| PROVIDED TEXT |
▼

Finally, a secondary goal of the present analysis was to determine the extent to which the original factor structure of C-BARQ would be disrupted by the addition of questionnaire items addressing these new behavioral domains.

2 Methods

2.1 Ethical review

This research was pre-reviewed by the University of Pennsylvania Office of the Institutional Review Board and determined not to require IRB review.

2.2 Subject recruitment and data collection

We recruited owners/handlers of odor detection dogs from working dog organizations and by social media to complete the prototype, online, Working Dog C-BARQ (details below). Working dog owners/handlers were recruited via various social media platforms including Facebook, Instagram, LinkedIn, and X (formerly Twitter). Owners were also recruited using business cards with QR codes linking to the survey, and through word-of-mouth from representatives of the Penn Vet Working Dog Center during relevant conferences and training events.

▲

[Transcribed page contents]

▼

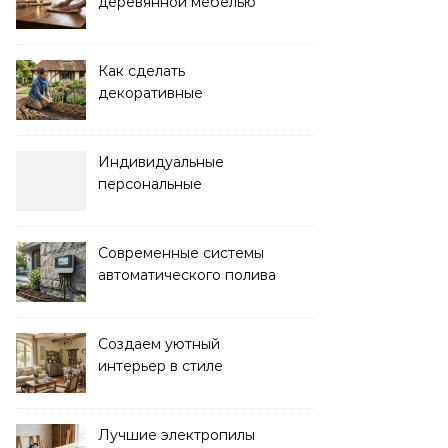
деревянной мебелью
для долговечности и
красоты
Как сделать
декоративные
ограждения для клумб
своими руками:
пошаговая инструкция
Индивидуальные
персональные
тренировки с опытным
инструктором
Современные системы
автоматического полива
для сада: выбор и
преимущества
Создаем уютный
интерьер в стиле
прованс: советы и идеи
Лучшие электропилы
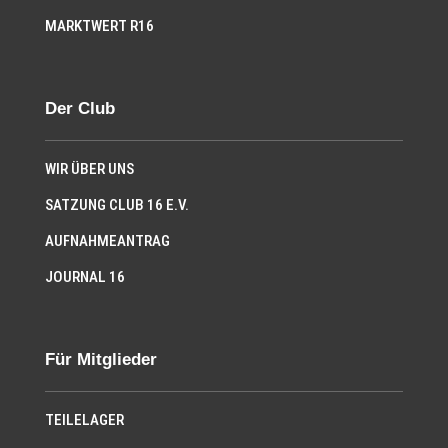
MARKTWERT R16
Der Club
WIR ÜBER UNS
SATZUNG CLUB 16 E.V.
AUFNAHMEANTRAG
JOURNAL 16
Für Mitglieder
TEILELAGER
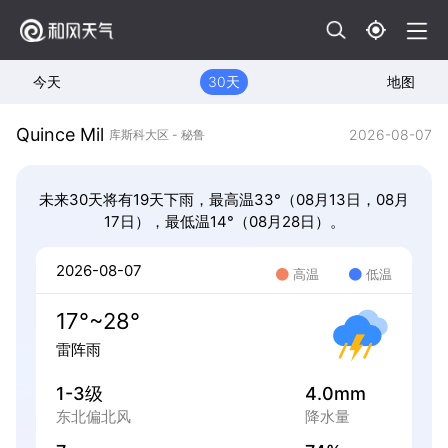
今天
30天
地图
Quince Mil
2026-08-07
库斯科大区 - 秘鲁
未来30天将有19天下雨，最高温33°（08月13日，08月
17日），最低温14°（08月28日）。
2026-08-07
高温
低温
17°~28°
雷阵雨
1-3级
4.0mm
东北偏北风
降水量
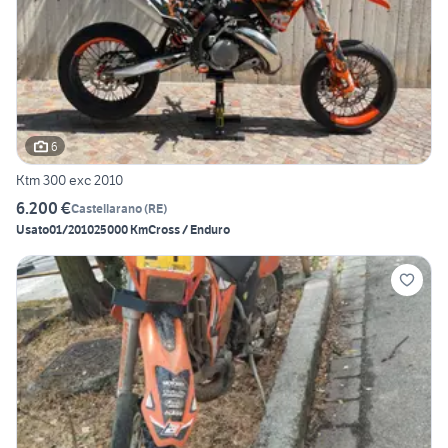
6
Ktm 300 exc 2010
6.200 €
Castellarano
(
RE
)
Usato
01/2010
25000 Km
Cross / Enduro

▲

| WORK TO COMPLETE |
1. Translate this sentence from the C-BARQ excerpt into Spanish: "This research was pre-reviewed by the University of Pennsylvania Office of the Institutional Review Board and determined not to require IRB review."
2. Reproduce the part of the C-BARQ excerpt that opens with the words containing "Finally, a secondary" and closes with "new behavioral domains.".
3. Summarize the C-BARQ excerpt in two sentences.

| EXERCISE ANSWERS |
1. Esta investigación fue revisada previamente por la Oficina de la Junta de Revisión Institucional de la Universidad de Pensilvania, que determinó que no requería revisión del IRB.

2.
Finally, a secondary goal of the present analysis was to determine the extent to which the original factor structure of C-BARQ would be disrupted by the addition of questionnaire items addressing these new behavioral domains.

3. A secondary aim was to determine how far adding items on new behavioral domains would disrupt the original factor structure of C-BARQ, and the University of Pennsylvania Office of the Institutional Review Board determined that the research did not require IRB review. Owners and handlers of odor detection dogs were recruited to complete the prototype online Working Dog C-BARQ through working dog organizations, social media platforms, business cards with QR codes, and word-of-mouth from Penn Vet Working Dog Center representatives at conferences and training events.